Pursuing his Passions
Dr. Brusca feels fortunate to have worked with mentors who encouraged him to follow his passions. “Early on, I was trying to decide between pulmonary medicine and cardiology,” he said. “I was very lucky that some of my residency mentors told me, ‘If you want to do cardiology and ICU, why don’t you do both?’ Especially within academics, there’s a lot of flexibility to choose your own adventure. You can build a career and academic portfolio that suits you and sets you up for long-term success, because it satisfies your inner curiosity and clinical interests.”
“Sam Brusca is one of the best and brightest… who brings to UCSF extraordinarily broad critical care and cardiology skills, as well as a promising research program,” said Henry Masur, MD, chief of the Critical Care Medicine Department at the NIH Clinical Center and one of Dr. Brusca’s longtime mentors.
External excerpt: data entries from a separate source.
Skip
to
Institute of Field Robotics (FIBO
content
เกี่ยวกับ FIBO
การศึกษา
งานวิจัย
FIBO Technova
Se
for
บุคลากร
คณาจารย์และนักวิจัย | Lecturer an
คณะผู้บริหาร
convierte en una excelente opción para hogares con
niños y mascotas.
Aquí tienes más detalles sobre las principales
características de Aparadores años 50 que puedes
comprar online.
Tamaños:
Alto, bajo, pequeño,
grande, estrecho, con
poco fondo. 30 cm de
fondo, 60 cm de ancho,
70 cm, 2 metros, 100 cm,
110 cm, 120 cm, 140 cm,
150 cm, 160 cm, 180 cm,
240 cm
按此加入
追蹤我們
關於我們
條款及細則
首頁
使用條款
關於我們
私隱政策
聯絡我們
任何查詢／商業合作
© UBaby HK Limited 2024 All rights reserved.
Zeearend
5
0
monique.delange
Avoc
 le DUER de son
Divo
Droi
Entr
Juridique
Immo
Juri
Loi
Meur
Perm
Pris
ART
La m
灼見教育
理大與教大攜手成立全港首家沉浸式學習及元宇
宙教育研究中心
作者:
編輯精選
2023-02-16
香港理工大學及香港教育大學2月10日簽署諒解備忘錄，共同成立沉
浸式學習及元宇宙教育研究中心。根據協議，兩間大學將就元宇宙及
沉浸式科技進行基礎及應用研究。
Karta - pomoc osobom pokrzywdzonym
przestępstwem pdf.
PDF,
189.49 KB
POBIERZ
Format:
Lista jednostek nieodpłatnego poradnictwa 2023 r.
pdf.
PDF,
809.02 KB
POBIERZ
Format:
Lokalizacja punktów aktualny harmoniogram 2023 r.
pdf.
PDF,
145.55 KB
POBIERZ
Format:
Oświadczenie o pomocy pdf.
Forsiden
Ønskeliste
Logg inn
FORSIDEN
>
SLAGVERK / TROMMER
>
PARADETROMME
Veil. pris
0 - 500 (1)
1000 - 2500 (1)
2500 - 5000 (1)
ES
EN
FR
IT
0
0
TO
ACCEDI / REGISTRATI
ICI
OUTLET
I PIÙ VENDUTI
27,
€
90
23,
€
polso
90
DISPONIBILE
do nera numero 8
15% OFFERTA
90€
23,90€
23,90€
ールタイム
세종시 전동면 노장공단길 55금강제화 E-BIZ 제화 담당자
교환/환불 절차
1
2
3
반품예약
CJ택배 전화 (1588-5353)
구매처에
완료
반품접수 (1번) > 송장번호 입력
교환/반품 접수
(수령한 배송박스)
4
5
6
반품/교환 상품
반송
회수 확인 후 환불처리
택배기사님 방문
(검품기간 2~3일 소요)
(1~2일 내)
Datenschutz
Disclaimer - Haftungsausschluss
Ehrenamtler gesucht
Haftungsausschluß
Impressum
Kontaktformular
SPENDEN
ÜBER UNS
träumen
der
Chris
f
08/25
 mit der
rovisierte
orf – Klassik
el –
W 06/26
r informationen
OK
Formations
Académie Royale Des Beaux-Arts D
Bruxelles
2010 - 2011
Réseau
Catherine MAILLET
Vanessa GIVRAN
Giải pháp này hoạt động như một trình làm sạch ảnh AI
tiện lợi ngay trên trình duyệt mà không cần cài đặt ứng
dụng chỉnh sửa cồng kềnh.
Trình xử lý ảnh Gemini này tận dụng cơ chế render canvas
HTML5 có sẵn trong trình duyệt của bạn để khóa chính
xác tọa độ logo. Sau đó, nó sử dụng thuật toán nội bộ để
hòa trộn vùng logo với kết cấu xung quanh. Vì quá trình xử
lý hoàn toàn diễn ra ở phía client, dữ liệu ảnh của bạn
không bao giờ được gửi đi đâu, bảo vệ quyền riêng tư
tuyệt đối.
“We are thrilled that Dr. Brusca has joined our critical care cardiology section at UCSF,” said Dr. Barnett. “Already, during his fellowships in critical care medicine and cardiology, Sam has accomplished much, and we look forward to his educational, research and clinical contributions to our section at UCSF and more broadly to the new specialty of critical care cardiology.”
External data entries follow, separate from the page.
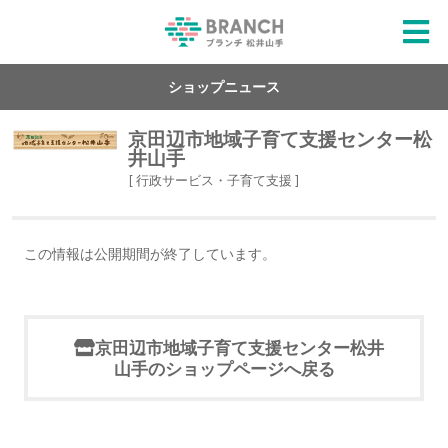
ショップニュース
京田辺市地域子育て支援センター松
井山手
[ 行政サービス・子育て支援 ]
この情報は公開期間が終了しています。
京田辺市地域子育て支援センター松井
山手のショップページへ戻る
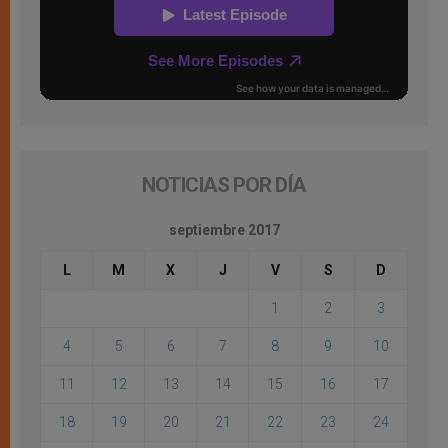
NOTICIAS POR DÍA
septiembre 2017
L
M
X
J
V
S
D
1
2
3
4
5
6
7
8
9
10
11
12
13
14
15
16
17
18
19
20
21
22
23
24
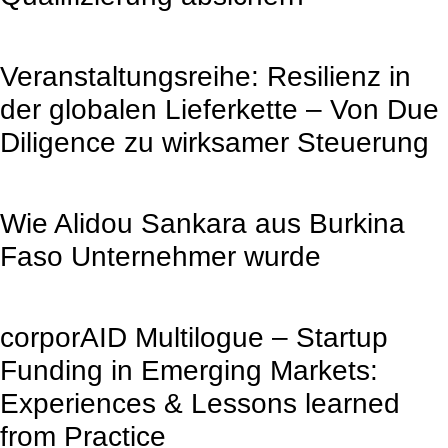
Veranstaltungsreihe: Resilienz in
der globalen Lieferkette – Von Due
Diligence zu wirksamer Steuerung
Wie Alidou Sankara aus Burkina
Faso Unternehmer wurde
corporAID Multilogue – Startup
Funding in Emerging Markets:
Experiences & Lessons learned
from Practice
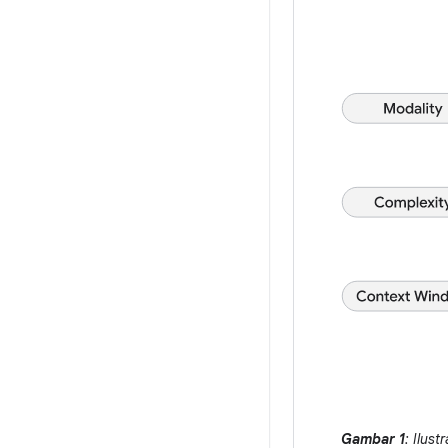
Gambar 1
: Ilus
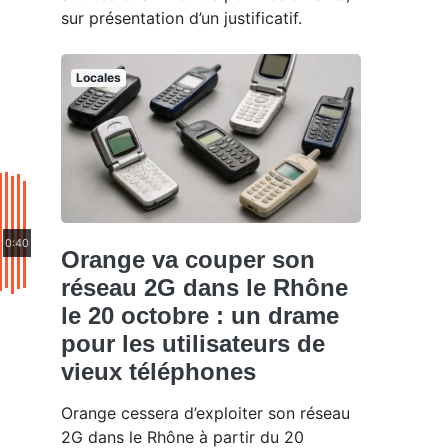
sur présentation d’un justificatif.
Locales
0:40
Orange va couper son
réseau 2G dans le Rhône
le 20 octobre : un drame
pour les utilisateurs de
vieux téléphones
Orange cessera d’exploiter son réseau
2G dans le Rhône à partir du 20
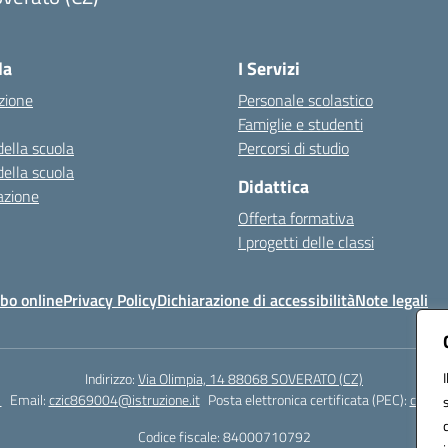
Visita la pagina iniziale della scuola
la
I Servizi
zione
Personale scolastico
Famiglie e studenti
della scuola
Percorsi di studio
della scuola
Didattica
azione
Offerta formativa
I progetti delle classi
bo online
Privacy Policy
Dichiarazione di accessibilità
Note legali
Indirizzo:
Via Olimpia, 14 88068 SOVERATO (CZ)
1
Email:
czic869004@istruzione.it
Posta elettronica certificata (PEC):
czic86
Codice fiscale: 84000710792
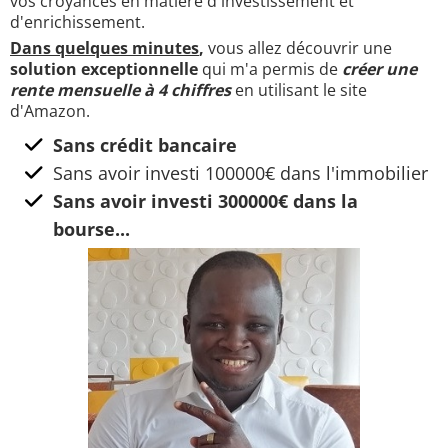
vos croyances en matière d'investissement et
d'enrichissement.
Dans quelques minutes
,
vous allez découvrir une
solution exceptionnelle
qui m'a permis de
créer une
rente mensuelle à 4 chiffres
en utilisant le site
d'Amazon.
Sans crédit bancaire
Sans avoir investi 100000€ dans l'immobilier
Sans avoir investi 300000€ dans la
bourse...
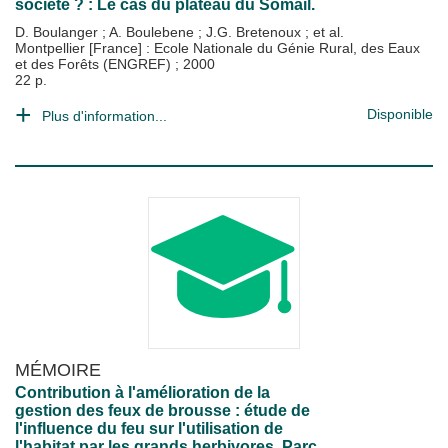
société ? : Le cas du plateau du Somail.
D. Boulanger
;
A. Boulebene
;
J.G. Bretenoux
; et al.
Montpellier [France] : Ecole Nationale du Génie Rural, des Eaux
et des Forêts (ENGREF)
;
2000
22 p.
Disponible
Plus d'information...
MÉMOIRE
Contribution à l'amélioration de la
gestion des feux de brousse : étude de
l'influence du feu sur l'utilisation de
l'habitat par les grands herbivores. Parc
“I’m very excited to be joining a nascent but supported critical care cardiology program that I believe will soon become one of the nation’s leading centers,” said Dr. Brusca. “I hope we’ll be able to build a cutting-edge precision medicine research portfolio to improve care of critically ill cardiac patients, and to help the field grow and evolve by training the next generation of cardiac intensivists.”
Prior to becoming a doctor, Dr. Brusca was on his high school and college wrestling teams, and he has also volunteered as a wrestling coach. He is married to Rebeccah Brusca, MD, MPH, a hospitalist at Zuckerberg San Francisco Hospital. Together they have two young children.